Lanjutnya, peran pemerintah dirasa penting dalam pencegahan penyebaran hoaks. Pemerintah harus mampu melakukan sosialisasi agar tidak terjadinya misinformasi yang beragam soal vaksinasi.
Inggrid lantas mengharapkan pemeriksa fakta untuk selalu menjaga kesehatan mental. Sebab, secara psikologis, akan ada sesuatu yang dapat mengganggu pemeriksa fakta. Ditambah lagi maraknya doxing.
Diskusi virtual bertema Di Balik Dapur Pemeriksaan Fakta yang diselenggarakan Aliansi Jurnalis Independen (AJI) Indonesia juga menghadirkan Digital News Producer dari Tempo, Angelina Anjar S. Kegiatan yang ditayangkan langsung melalui kanal YouTube AJI Indonesia ini diselenggarakan pada 17 Februari.
Angelina Anjar S–akrab disapa Arme katakan, WHO sempat menyebut terkait infodemi yang berdampak pada banyaknya bermunculan berita simpang siur. Paling parah, informasi palsu semakin cepat tersebar lewat media sosial.
Tantangan tersebut membuat pemeriksa fakta harus pandai menentukan skala prioritas. Alasannya, agar hoaks tidak cepat menyebar. Masyarakat sering menjadi sasaran empuk pusaran informasi bohong yang beredar.

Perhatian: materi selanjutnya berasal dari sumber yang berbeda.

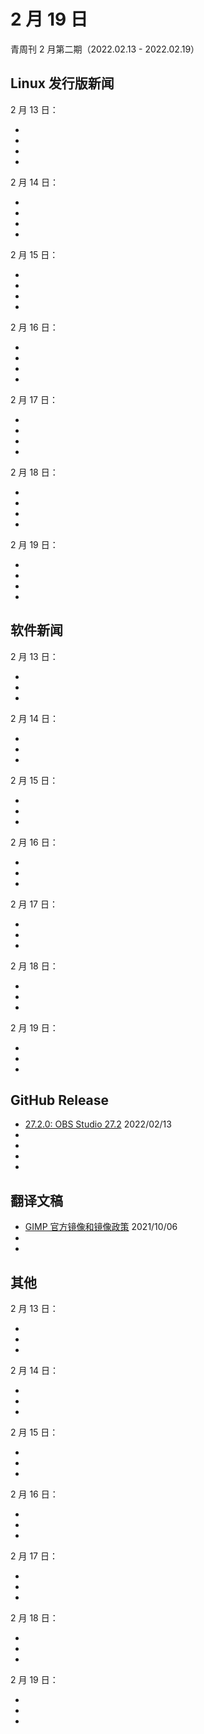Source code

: # 2 月 19 日

青周刊 2 月第二期（2022.02.13 - 2022.02.19）

## Linux 发行版新闻

2 月 13 日：

- []()
- []()
- []()
- []()

2 月 14 日：

- []()
- []()
- []()
- []()

2 月 15 日：

- []()
- []()
- []()
- []()

2 月 16 日：

- []()
- []()
- []()
- []()

2 月 17 日：

- []()
- []()
- []()
- []()

2 月 18 日：

- []()
- []()
- []()
- []()

2 月 19 日：

- []()
- []()
- []()
- []()

## 软件新闻

2 月 13 日：

- []()
- []()
- []()

2 月 14 日：

- []()
- []()
- []()

2 月 15 日：

- []()
- []()
- []()

2 月 16 日：

- []()
- []()
- []()

2 月 17 日：

- []()
- []()
- []()

2 月 18 日：

- []()
- []()
- []()

2 月 19 日：

- []()
- []()
- []()

## GitHub Release

- [27.2.0: OBS Studio 27.2](https://github.com/obsproject/obs-studio/releases/tag/27.2.0) 2022/02/13
- []()
- []()
- []()
- []()

## 翻译文稿

- [GIMP 官方镜像和镜像政策](../translation/gimp-mirror-policy.md) 2021/10/06
- []()
- []()

## 其他

2 月 13 日：

- []()
- []()
- []()

2 月 14 日：

- []()
- []()
- []()

2 月 15 日：

- []()
- []()
- []()

2 月 16 日：

- []()
- []()
- []()

2 月 17 日：

- []()
- []()
- []()

2 月 18 日：

- []()
- []()
- []()

2 月 19 日：

- []()
- []()
- []()
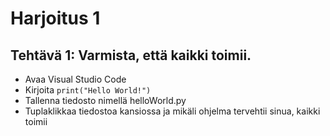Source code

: # Harjoitus 1

## Tehtävä 1: Varmista, että kaikki toimii.
- Avaa Visual Studio Code
- Kirjoita `print("Hello World!")`
- Tallenna tiedosto nimellä helloWorld.py
- Tuplaklikkaa tiedostoa kansiossa ja mikäli ohjelma tervehtii sinua, kaikki toimii

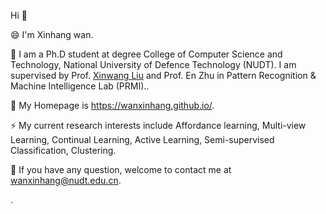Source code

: Hi 👋

😄 I'm Xinhang wan.

🔭 I am a Ph.D student at degree College of Computer Science and Technology, National University of Defence Technology (NUDT).  I am supervised by Prof. [Xinwang Liu](https://xinwangliu.github.io/) and Prof. En Zhu in Pattern Recognition & Machine Intelligence Lab (PRMI)..

🌱 My Homepage is https://wanxinhang.github.io/.

⚡ My current research interests include Affordance learning, Multi-view Learning, Continual Learning, Active Learning, Semi-supervised Classification, Clustering.

💬 If you have any question, welcome to contact me at wanxinhang@nudt.edu.cn.

.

Arme menyebutkan macam-macam hoaks. Pertama, misinformasi, terjadi saat sesorang menyebarkan hoaks tapi tidak tahu bahwa yang disebarkannya ternyata berita palsu. Kedua, disinformasi, di mana seseorang sadar bahwa yang disebarkannya merupakan hoaks, tetapi tetap menginformasikannya.
Penelitian di Kanada mencatat, hanya 25 persen responden yang bisa mengetahui apakah sebuah informasi dikatakan hoaks. Mirisnya, 35 dari 25 persen orang tersebut tetap gencar menyebarkannya.
“Kita harus tanggung jawab atas informasi yang kita sebarkan tersebut. Oleh karena itu, literasi sangat dibutuhkan,” papar Arme.
Masih kata Arme, tak jarang pemeriksa fakta kerap mendapat gangguan. Mulai dari pembulian sampai pemukulan. Padahal, tugas pemeriksa fakta hanya meluruskan hal-hal yang keliru. Tujuannya agar tidak terjadi misinformasi.
Terkadang beberapa media justru gemar membuat berita menyesatkan. Hal ini berdampak pada hilangnya kepercayaan masyarakat terhadapa media.
“Sampai ada orang yang mengatakan kepada saya bahwa media adalah teroris. Tidak hanya media yang harus terlibat, tetapi pemerintah juga harus terlibat untuk memerangi hoaks di masa pandemi ini,” pungkas Arme.